Important Notes: Mental Health Cafe is a space for peers and allies to have open conversations that represent a wide variety of opinions and beliefs, some of which everyone may not agree with. As a community, we expect everyone to hold respectful conversations. Anyone who attacks, harasses, or discriminates against another community member will be asked to leave and will be potentially banned from future events. As a space, we prioritize and center the voices of people with lived experience (of madness, trauma, mental illness, substance use / addiction, or another similar experience) and those from marginalized communities. Others are welcome to participate in our spaces, as long as they are respectful and follow our Radical Mental Health community guidelines.
August Mental Health Cafe
Thursday, August 22nd from 6:30 - 8:00pm at Code & Supply (Friendship)

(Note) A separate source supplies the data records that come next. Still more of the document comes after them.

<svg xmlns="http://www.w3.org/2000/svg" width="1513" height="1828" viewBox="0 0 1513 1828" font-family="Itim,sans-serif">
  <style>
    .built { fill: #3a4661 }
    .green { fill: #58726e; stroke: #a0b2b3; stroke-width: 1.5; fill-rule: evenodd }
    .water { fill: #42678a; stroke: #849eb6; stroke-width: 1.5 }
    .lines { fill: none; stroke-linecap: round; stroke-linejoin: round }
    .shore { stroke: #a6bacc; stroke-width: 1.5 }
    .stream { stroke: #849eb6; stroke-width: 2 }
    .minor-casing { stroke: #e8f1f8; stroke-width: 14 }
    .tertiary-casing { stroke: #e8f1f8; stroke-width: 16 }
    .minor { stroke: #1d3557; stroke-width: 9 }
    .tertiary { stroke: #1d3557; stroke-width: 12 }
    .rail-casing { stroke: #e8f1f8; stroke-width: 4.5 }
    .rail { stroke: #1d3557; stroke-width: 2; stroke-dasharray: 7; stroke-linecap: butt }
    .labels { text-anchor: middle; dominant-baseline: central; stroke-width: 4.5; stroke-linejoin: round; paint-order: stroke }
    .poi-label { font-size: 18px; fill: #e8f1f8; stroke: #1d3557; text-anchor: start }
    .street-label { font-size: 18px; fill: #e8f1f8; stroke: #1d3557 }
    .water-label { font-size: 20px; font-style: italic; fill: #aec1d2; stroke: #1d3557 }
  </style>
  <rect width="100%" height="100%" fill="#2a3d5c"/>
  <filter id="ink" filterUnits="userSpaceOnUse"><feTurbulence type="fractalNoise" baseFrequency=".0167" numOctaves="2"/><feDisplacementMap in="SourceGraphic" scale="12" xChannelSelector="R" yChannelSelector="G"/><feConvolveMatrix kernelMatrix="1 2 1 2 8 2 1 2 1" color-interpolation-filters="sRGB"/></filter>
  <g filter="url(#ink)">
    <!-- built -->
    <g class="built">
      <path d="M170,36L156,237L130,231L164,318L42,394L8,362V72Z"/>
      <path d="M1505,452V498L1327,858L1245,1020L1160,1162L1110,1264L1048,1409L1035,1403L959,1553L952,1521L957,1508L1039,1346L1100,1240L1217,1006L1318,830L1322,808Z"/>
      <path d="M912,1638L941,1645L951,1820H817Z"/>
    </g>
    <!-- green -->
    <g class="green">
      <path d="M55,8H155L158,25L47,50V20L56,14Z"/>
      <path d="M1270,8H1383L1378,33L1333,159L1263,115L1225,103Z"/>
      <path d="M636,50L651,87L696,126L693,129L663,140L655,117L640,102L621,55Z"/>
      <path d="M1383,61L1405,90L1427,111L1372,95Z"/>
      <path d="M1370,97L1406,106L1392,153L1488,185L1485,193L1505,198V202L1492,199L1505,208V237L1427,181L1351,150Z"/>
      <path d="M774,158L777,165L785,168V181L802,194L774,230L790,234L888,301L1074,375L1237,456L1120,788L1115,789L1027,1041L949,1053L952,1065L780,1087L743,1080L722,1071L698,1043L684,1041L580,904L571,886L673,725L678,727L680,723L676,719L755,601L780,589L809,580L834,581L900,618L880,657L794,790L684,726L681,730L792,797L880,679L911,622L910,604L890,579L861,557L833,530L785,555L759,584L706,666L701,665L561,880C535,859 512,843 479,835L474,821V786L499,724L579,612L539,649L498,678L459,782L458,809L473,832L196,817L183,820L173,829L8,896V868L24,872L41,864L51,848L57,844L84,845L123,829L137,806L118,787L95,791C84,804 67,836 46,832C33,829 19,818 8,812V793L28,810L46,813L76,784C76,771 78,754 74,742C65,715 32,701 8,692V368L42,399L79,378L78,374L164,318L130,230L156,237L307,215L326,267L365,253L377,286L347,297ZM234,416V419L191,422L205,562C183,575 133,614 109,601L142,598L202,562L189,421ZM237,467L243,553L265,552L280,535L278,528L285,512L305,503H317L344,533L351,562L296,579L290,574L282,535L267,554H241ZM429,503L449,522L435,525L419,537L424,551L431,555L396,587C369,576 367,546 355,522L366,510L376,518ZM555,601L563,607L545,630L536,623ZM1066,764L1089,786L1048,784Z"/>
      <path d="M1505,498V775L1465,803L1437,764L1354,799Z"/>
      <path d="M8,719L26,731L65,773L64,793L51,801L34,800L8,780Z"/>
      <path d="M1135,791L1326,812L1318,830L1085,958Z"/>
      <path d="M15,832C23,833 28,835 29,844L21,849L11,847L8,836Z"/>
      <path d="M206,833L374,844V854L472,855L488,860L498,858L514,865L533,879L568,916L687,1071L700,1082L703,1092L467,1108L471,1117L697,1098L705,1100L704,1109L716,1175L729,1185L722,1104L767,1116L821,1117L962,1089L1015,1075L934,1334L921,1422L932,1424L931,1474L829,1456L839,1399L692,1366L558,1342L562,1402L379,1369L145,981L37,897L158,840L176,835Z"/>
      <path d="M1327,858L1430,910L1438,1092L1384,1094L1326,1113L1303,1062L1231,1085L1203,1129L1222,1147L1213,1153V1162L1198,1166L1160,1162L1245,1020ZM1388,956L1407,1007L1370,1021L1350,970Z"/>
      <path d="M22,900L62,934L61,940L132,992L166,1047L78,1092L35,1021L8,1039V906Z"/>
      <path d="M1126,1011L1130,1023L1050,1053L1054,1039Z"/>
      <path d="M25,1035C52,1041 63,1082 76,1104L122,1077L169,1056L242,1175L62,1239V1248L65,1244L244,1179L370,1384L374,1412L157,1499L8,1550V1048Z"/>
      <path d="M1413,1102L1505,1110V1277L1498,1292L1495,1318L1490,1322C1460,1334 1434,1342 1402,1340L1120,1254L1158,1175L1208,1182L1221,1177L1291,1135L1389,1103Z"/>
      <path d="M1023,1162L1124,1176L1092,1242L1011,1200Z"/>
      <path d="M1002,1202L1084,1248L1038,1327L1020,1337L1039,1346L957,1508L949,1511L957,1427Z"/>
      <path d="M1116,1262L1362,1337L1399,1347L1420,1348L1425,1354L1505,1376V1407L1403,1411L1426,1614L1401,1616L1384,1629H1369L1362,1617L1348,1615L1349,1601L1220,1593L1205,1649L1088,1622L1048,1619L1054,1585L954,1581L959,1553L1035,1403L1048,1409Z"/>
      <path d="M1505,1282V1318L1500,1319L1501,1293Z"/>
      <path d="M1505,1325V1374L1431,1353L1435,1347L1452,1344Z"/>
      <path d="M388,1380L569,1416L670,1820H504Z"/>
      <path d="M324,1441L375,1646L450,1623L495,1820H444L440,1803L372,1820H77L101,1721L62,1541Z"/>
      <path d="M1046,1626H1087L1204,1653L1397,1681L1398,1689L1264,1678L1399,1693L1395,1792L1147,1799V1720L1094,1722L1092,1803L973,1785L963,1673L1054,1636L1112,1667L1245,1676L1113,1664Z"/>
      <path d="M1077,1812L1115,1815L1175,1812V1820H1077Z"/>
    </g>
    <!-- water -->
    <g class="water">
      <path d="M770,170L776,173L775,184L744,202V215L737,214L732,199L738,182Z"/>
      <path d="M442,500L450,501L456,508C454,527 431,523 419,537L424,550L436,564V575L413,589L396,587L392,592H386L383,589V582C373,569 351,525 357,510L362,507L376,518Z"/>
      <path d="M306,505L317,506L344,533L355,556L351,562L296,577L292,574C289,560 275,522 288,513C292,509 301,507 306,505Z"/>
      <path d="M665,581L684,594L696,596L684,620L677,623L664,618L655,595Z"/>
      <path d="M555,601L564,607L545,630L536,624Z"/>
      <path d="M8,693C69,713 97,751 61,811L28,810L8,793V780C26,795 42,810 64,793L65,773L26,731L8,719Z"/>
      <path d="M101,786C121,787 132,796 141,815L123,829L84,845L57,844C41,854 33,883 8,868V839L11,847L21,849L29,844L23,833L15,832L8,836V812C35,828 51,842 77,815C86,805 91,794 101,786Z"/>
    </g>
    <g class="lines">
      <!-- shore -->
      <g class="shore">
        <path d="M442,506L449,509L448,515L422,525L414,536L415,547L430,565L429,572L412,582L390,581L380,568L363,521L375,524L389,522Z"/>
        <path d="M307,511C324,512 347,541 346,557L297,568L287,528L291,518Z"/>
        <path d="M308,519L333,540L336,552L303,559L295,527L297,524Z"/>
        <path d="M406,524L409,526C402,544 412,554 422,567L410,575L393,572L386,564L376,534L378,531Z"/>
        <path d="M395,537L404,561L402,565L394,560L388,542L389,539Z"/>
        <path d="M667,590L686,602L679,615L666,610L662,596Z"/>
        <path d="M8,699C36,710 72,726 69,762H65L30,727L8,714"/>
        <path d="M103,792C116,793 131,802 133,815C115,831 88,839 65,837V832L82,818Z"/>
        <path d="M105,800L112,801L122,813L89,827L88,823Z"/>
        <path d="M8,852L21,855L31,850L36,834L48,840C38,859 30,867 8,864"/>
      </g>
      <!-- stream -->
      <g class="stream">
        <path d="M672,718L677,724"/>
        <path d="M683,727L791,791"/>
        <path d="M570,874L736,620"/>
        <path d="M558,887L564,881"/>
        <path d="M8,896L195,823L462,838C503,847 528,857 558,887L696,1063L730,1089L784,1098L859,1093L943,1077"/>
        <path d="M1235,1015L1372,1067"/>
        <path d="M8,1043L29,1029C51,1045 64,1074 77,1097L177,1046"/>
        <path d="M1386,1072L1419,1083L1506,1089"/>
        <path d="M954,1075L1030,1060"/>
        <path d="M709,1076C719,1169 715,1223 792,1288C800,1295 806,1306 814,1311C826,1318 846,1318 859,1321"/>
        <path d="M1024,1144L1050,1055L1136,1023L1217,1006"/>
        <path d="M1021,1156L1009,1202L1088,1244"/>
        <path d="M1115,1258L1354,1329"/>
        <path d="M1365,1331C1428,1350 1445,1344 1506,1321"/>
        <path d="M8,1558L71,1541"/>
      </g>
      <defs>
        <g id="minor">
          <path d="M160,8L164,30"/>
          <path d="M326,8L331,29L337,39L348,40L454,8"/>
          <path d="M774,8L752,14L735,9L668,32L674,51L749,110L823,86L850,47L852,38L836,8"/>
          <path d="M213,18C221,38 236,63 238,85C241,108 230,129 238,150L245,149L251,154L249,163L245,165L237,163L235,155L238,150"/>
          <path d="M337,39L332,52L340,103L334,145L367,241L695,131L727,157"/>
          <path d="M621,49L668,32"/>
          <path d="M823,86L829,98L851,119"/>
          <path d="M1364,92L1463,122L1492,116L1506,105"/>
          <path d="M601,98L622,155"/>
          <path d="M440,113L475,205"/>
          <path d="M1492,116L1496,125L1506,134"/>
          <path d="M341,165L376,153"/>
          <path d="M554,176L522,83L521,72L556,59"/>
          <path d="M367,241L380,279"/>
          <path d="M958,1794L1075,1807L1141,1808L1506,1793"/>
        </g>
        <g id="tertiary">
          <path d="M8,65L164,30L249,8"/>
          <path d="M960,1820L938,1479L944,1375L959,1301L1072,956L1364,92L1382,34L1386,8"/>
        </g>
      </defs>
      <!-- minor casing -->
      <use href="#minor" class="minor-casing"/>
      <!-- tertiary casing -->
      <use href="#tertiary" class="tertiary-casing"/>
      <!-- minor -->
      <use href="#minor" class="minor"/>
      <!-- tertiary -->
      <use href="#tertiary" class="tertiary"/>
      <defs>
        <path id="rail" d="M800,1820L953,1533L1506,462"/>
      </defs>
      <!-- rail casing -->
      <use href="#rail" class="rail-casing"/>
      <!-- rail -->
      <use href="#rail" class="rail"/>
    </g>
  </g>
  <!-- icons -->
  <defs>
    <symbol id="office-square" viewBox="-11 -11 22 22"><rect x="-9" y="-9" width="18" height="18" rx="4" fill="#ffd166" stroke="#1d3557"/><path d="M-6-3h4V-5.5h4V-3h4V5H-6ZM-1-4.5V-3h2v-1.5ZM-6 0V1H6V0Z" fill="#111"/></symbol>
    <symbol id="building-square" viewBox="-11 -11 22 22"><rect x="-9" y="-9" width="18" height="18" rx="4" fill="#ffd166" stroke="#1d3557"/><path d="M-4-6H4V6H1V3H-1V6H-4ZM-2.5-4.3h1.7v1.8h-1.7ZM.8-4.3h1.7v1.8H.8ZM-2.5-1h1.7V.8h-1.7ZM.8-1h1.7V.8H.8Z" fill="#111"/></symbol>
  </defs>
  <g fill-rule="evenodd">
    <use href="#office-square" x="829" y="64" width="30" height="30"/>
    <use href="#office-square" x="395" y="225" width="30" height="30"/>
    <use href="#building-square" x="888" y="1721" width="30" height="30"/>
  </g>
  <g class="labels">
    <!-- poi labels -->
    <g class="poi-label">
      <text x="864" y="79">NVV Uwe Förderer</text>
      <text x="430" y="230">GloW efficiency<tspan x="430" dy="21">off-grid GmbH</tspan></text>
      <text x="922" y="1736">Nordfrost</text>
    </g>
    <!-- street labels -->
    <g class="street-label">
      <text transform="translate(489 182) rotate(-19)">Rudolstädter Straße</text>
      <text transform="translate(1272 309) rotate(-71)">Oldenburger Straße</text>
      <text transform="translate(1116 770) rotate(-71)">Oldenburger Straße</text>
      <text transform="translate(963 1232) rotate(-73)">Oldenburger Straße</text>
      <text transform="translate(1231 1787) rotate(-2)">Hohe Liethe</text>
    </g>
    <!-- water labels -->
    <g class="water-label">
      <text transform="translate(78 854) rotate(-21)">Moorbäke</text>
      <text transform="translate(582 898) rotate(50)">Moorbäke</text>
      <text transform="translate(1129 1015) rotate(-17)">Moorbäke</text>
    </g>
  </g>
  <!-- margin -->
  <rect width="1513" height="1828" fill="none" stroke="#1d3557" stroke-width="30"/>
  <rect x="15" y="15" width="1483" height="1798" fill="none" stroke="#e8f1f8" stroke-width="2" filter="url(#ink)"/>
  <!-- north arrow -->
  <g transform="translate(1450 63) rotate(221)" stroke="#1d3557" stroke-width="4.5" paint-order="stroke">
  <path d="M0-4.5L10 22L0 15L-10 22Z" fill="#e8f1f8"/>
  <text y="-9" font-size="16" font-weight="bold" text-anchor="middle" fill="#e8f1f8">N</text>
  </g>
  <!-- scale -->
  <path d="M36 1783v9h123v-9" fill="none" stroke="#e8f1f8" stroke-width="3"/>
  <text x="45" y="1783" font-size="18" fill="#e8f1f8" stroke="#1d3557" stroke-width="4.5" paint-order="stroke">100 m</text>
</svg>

Interested in performing at Anonymous Open Mic, but want a place to practice first? Want to work on or share your writing or art? For August’s Mental Health Cafe, join the Inside Our Minds Team for a conversation around writing and performance about radical mental health. This space will be designed to write, ask questions, and practice for our upcoming Anonymous Open Mic event. Bring your writing, tell your story, share your ideas for stories, and practice your performance!
If you cannot find the group or are nervous/anxious upon arriving, please private message our Facebook page or send a message to the Inside Our Minds text line: (412) 438-3278.

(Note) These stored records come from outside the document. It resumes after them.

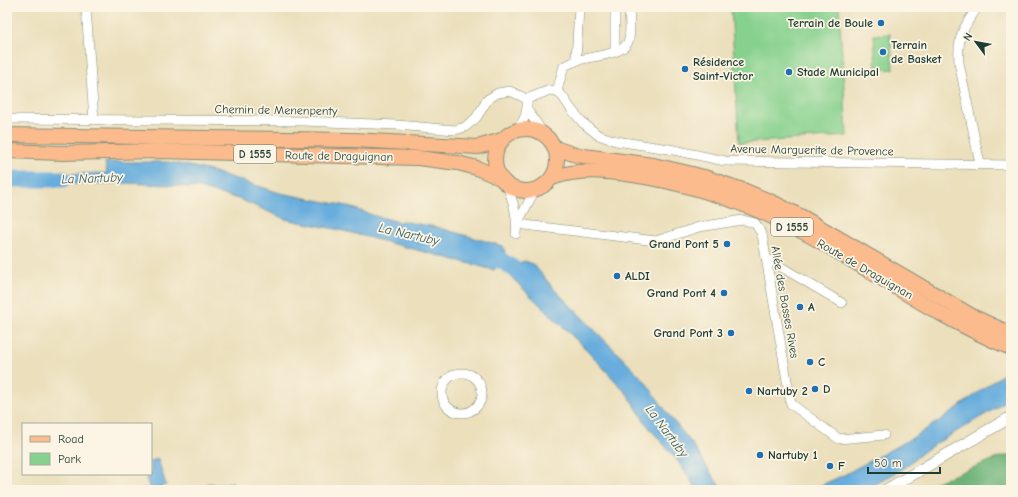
<svg xmlns="http://www.w3.org/2000/svg" width="1018" height="497" font-family="'Comic Neue',sans-serif">
	<rect width="100%" height="100%" fill="#fcf5e5"/>
	<filter id="ink" filterUnits="userSpaceOnUse"><feTurbulence type="fractalNoise" baseFrequency=".025" numOctaves="2"/><feDisplacementMap in="SourceGraphic" scale="8" xChannelSelector="R" yChannelSelector="G"/><feConvolveMatrix kernelMatrix="1 2 1 2 8 2 1 2 1" color-interpolation-filters="sRGB"/></filter>
	<filter id="wash" filterUnits="userSpaceOnUse"><feTurbulence type="fractalNoise" baseFrequency=".012" numOctaves="4" result="noise"/><feDisplacementMap in="SourceGraphic" scale="16" xChannelSelector="R" yChannelSelector="G"/><feGaussianBlur stdDeviation="0.9" result="paint"/><feColorMatrix in="noise" values="0 0 0 0 0 0 0 0 0 0 0 0 0 0 0 0 0 1.4 0 .05"/><feComposite in="paint" operator="in"/></filter>
	<g filter="url(#wash)">
		<rect width="100%" height="100%" fill="#ebdfbc"/>
		<g fill="#87d18e" stroke="#538761">
			<polygon points="731,7 839,7 847,136 739,143"/>
			<polygon points="890,34 893,69 876,70 874,35"/>
		</g>
		<polygon fill="#6db379" stroke="#467856" points="1011,455 1011,490 916,490 1000,457"/>
		<g fill="#67addd" stroke="#437588">
			<polygon points="105,162 168,162 185,165 211,171 280,193 347,206 375,216 400,222 402,221 436,227 503,246 505,252 494,270 340,230 285,219 239,199 198,188 169,185 124,183 59,184 46,186 35,175 107,173"/>
			<polygon points="7,175 22,175 32,185 7,186"/>
			<polygon points="525,261 533,264 554,289 644,380 671,418 690,441 722,490 697,490 677,460 647,425 628,395 588,351 513,279 522,262"/>
			<polygon points="1011,368 1011,395 996,408 927,449 902,469 866,490 810,490 844,475 914,437 948,415"/>
			<polygon points="158,459 166,485 153,489 149,487 145,474 151,474 151,461"/>
		</g>
		<g fill="none" stroke-linecap="round" stroke-linejoin="round">
			<g stroke="#67addd" stroke-width="17">
				<polyline points="7,179 63,179"/>
				<polyline points="479,253 499,259 531,280 535,285"/>
			</g>
		</g>
	</g>
	<g filter="url(#ink)">
		<g fill="none" stroke-linecap="round" stroke-linejoin="round">
			<g stroke="#858e78" stroke-width="10">
				<g id="minor">
					<polyline points="86,7 94,120"/>
					<polyline points="615,7 615,51"/>
					<path d="M978,7C963,27 957,38 959,63L980,164"/>
					<polyline points="576,61 579,7"/>
					<path d="M557,91L564,66C568,65 572,62 576,61C588,56 622,56 628,42C632,32 629,18 629,7"/>
					<polyline points="527,109 543,133"/>
					<polyline points="7,119 304,121 397,125 455,130 465,127 476,118 488,99 498,93 510,91 527,99"/>
					<path d="M517,130C525,119 528,112 527,99L550,90L557,91L563,97L571,109L583,123L598,135L616,141L669,149L725,161L1011,165"/>
					<path d="M507,185C513,201 518,217 516,234"/>
					<polyline points="517,224 656,241 699,227 743,220 755,223 762,234 791,404 839,439 884,435"/>
					<polyline points="517,224 535,190"/>
					<polyline points="766,258 842,303"/>
					<circle cx="462" cy="393" r="20"/>
				</g>
			</g>
			<g stroke="#858e78" stroke-width="12">
				<g id="tertiary">
					<polyline points="211,490 233,490"/>
					<polyline points="886,490 1011,417"/>
				</g>
			</g>
			<g stroke="#858e78" stroke-width="16">
				<g id="primary">
					<circle cx="526" cy="160" r="31"/>
					<polyline points="7,135 354,140 478,147 502,140"/>
					<polyline points="555,148 576,155 653,165 684,172 708,178 743,190 774,203 804,218 972,316 1011,334"/>
					<polyline points="7,151 62,153 160,151 418,158 458,163 477,168 500,178"/>
					<path d="M552,178C579,168 605,171 633,175C694,184 753,205 807,234C875,272 939,319 1011,348"/>
				</g>
			</g>
			<use href="#minor" stroke="#fff" stroke-width="9"/>
			<use href="#tertiary" stroke="#fff" stroke-width="11"/>
			<use href="#primary" stroke="#fbbb8d" stroke-width="14"/>
		</g>
	</g>
	<g fill="#1f6fb2" stroke="#fcf5e5" stroke-width="1.5">
		<circle cx="881" cy="23" r="4"/>
		<circle cx="883" cy="52" r="4"/>
		<circle cx="685" cy="69" r="4"/>
		<circle cx="789" cy="72" r="4"/>
		<circle cx="727" cy="244" r="4"/>
		<circle cx="617" cy="276" r="4"/>
		<circle cx="724" cy="293" r="4"/>
		<circle cx="800" cy="307" r="4"/>
		<circle cx="731" cy="333" r="4"/>
		<circle cx="810" cy="362" r="4"/>
		<circle cx="815" cy="389" r="4"/>
		<circle cx="749" cy="391" r="4"/>
		<circle cx="760" cy="455" r="4"/>
		<circle cx="830" cy="466" r="4"/>
	</g>
	<g text-anchor="middle" dominant-baseline="central" stroke-width="3.5" stroke-linejoin="round" paint-order="stroke">
		<g fill="#fcf5e5" stroke="#617469" stroke-width="1">
			<rect x="234" y="145" width="42" height="18" rx="3"/>
			<rect x="771" y="218" width="42" height="18" rx="3"/>
		</g>
		<g font-size="11" font-weight="bold" fill="#1f3d34">
			<text x="255" y="154">D 1555</text>
			<text x="792" y="227">D 1555</text>
		</g>
		<g font-size="12" font-weight="bold" fill="#1f3d34" stroke="#fcf5e5" text-anchor="start">
			<text x="873" y="23" text-anchor="end">Terrain de Boule</text>
			<text x="891" y="45">Terrain<tspan x="891" dy="14">de Basket</tspan></text>
			<text x="693" y="62">Résidence<tspan x="693" dy="14">Saint-Victor</tspan></text>
			<text x="797" y="72">Stade Municipal</text>
			<text x="719" y="244" text-anchor="end">Grand Pont 5</text>
			<text x="625" y="276">ALDI</text>
			<text x="716" y="293" text-anchor="end">Grand Pont 4</text>
			<text x="808" y="307">A</text>
			<text x="723" y="333" text-anchor="end">Grand Pont 3</text>
			<text x="818" y="362">C</text>
			<text x="823" y="389">D</text>
			<text x="757" y="391">Nartuby 2</text>
			<text x="768" y="455">Nartuby 1</text>
			<text x="838" y="466">F</text>
		</g>
		<g font-size="12" fill="#1f3d34" stroke="#fcf5e5">
			<text transform="translate(276 110) rotate(1)">Chemin de Menenpenty</text>
			<text transform="translate(812 150) rotate(1)">Avenue Marguerite de Provence</text>
			<text transform="translate(339 156) rotate(1)">Route de Draguignan</text>
			<text transform="translate(865 269) rotate(30)">Route de Draguignan</text>
			<text transform="translate(785 302) rotate(80)">Allée des Basses Rives</text>
		</g>
		<g font-size="13" font-style="italic" fill="#31595e" stroke="#fcf5e5">
			<text transform="translate(92 178) rotate(-2)">La Nartuby</text>
			<text transform="translate(409 234) rotate(13)">La Nartuby</text>
			<text transform="translate(667 431) rotate(53)">La Nartuby</text>
		</g>
	</g>
	<rect width="1018" height="497" fill="none" stroke="#fcf5e5" stroke-width="24"/>
	<rect x="22" y="423" width="130" height="52" fill="#fcf5e5" stroke="#a4ab9e"/>
	<rect x="30" y="436" width="20" height="6" fill="#fbbb8d" stroke="#a4ab9e"/>
	<text x="58" y="443" font-size="12" fill="#1f3d34">Road</text>
	<rect x="30" y="453" width="20" height="12" fill="#87d18e" stroke="#a4ab9e"/>
	<text x="58" y="463" font-size="12" fill="#1f3d34">Park</text>
	<g transform="translate(976 42) rotate(302)" stroke="#fcf5e5" stroke-width="3" paint-order="stroke">
	<path d="M0-3L7 15L0 10L-7 15Z" fill="#1f3d34"/>
	<text y="-6" font-size="11" font-weight="bold" text-anchor="middle" fill="#1f3d34">N</text>
	</g>
	<path d="M868 467v6h72v-6" fill="none" stroke="#1f3d34" stroke-width="2"/>
	<text x="874" y="467" font-size="12" fill="#1f3d34" stroke="#fcf5e5" stroke-width="3" paint-order="stroke">50 m</text>
</svg>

Our new home for Mental Health Cafe is at Code & Supply in Friendship! While we will still be bringing Mental Health Cafe to local coffee shops and event spaces, having a home base will help our organizers overall have more energy and spoons. Interested in hosting a Mental Health Cafe at your coffee shop, event, or space? Send us a message!
The entrance for Code & Supply is located in the back of the building, in the designed parking lot. Turn onto Stamar Way from Friendship Avenue to find the parking lot. Follow the ramp to the doorway to enter. If the door is locked, you can buzz in by pressing the button labeled "Code & Supply Co." Follow signs to take the elevator up to the 3rd floor. Signs will guide you to the event space.
Code & Supply is wheelchair accessible through the Stamar Way entrance. There is an all gender, ADA bathroom in the facility. The Inside Our Minds staff will have earplugs and stim toys on hand for anyone who would like them. We also utilize a colored name tag system to display social interaction preferences (originally from the Autistic community).